* _ASSIGNED TASK_:
Please print every record exactly as it stands, leaving out the pictures.

* _INFORMATION SUPPLIED_:
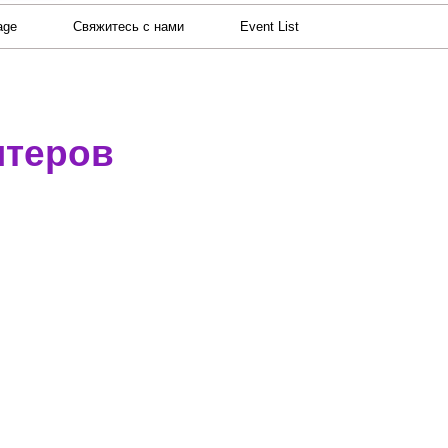
age
Свяжитесь с нами
Event List
нтеров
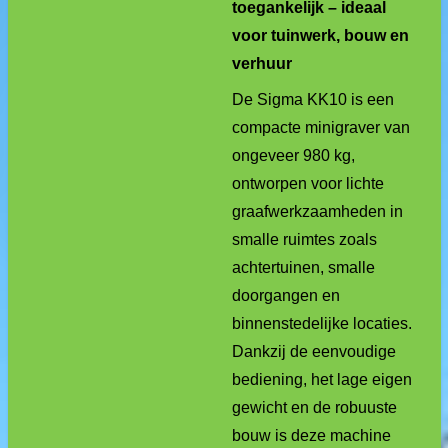
toegankelijk – ideaal
voor tuinwerk, bouw en
verhuur
De Sigma KK10 is een
compacte minigraver van
ongeveer 980 kg,
ontworpen voor lichte
graafwerkzaamheden in
smalle ruimtes zoals
achtertuinen, smalle
doorgangen en
binnenstedelijke locaties.
Dankzij de eenvoudige
bediening, het lage eigen
gewicht en de robuuste
bouw is deze machine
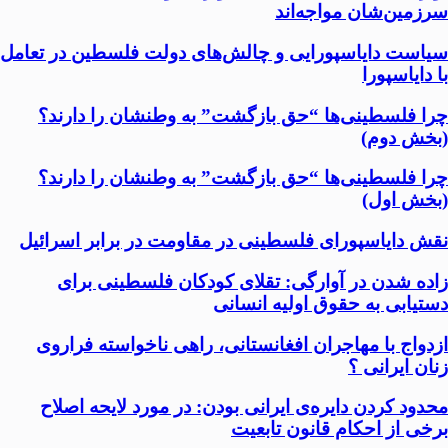
سرزمين‌شان مواجه‌اند
سیاست دایاسپورایی و چالش‌های دولت فلسطین در تعامل
با دایاسپورا
چرا فلسطینی‌ها “حق بازگشت” به وطنشان‌ را دارند؟
(بخش دوم)
چرا فلسطینی‌ها “حق بازگشت” به وطنشان‌ را دارند؟
(بخش اول)
نقش دایاسپورای فلسطینی در مقاومت در برابر اسرائیل
زاده شدن در آوارگی: تقلای کودکان فلسطینی برای
دستیابی به حقوق اولیه انسانی
ازدواج با مهاجران افغانستانی، راهی ناخواسته فراروی
زنان ایرانی ؟
محدود کردن دایره‌ی ایرانی بودن: در مورد لایحه اصلاح
برخی از احکام قانون تابعیت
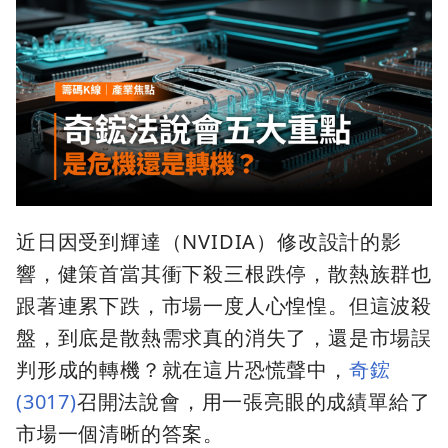
近日因受到輝達（NVIDIA）修改設計的影
響，健策首當其衝下殺三根跌停，散熱族群也
跟著連累下跌，市場一度人心惶惶。但這波殺
盤，到底是散熱需求真的消失了，還是市場誤
判形成的轉機？就在這片恐慌聲中，
奇鋐
(3017)
召開法說會，用一張亮眼的成績單給了
市場一個清晰的答案。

* _EXERCISE OUTPUT_:
age
Свяжитесь с нами
Event List
нтеров
toegankelijk – ideaal
voor tuinwerk, bouw en
verhuur
De Sigma KK10 is een
compacte minigraver van
ongeveer 980 kg,
ontworpen voor lichte
graafwerkzaamheden in
smalle ruimtes zoals
achtertuinen, smalle
doorgangen en
binnenstedelijke locaties.
Dankzij de eenvoudige
bediening, het lage eigen
gewicht en de robuuste
bouw is deze machine
سرزمين‌شان مواجه‌اند
سیاست دایاسپورایی و چالش‌های دولت فلسطین در تعامل
با دایاسپورا
چرا فلسطینی‌ها “حق بازگشت” به وطنشان‌ را دارند؟
(بخش دوم)
چرا فلسطینی‌ها “حق بازگشت” به وطنشان‌ را دارند؟
(بخش اول)
نقش دایاسپورای فلسطینی در مقاومت در برابر اسرائیل
زاده شدن در آوارگی: تقلای کودکان فلسطینی برای
دستیابی به حقوق اولیه انسانی
ازدواج با مهاجران افغانستانی، راهی ناخواسته فراروی
زنان ایرانی ؟
محدود کردن دایره‌ی ایرانی بودن: در مورد لایحه اصلاح
برخی از احکام قانون تابعیت
近日因受到輝達（NVIDIA）修改設計的影
響，健策首當其衝下殺三根跌停，散熱族群也
跟著連累下跌，市場一度人心惶惶。但這波殺
盤，到底是散熱需求真的消失了，還是市場誤
判形成的轉機？就在這片恐慌聲中，
奇鋐
(3017)
召開法說會，用一張亮眼的成績單給了
市場一個清晰的答案。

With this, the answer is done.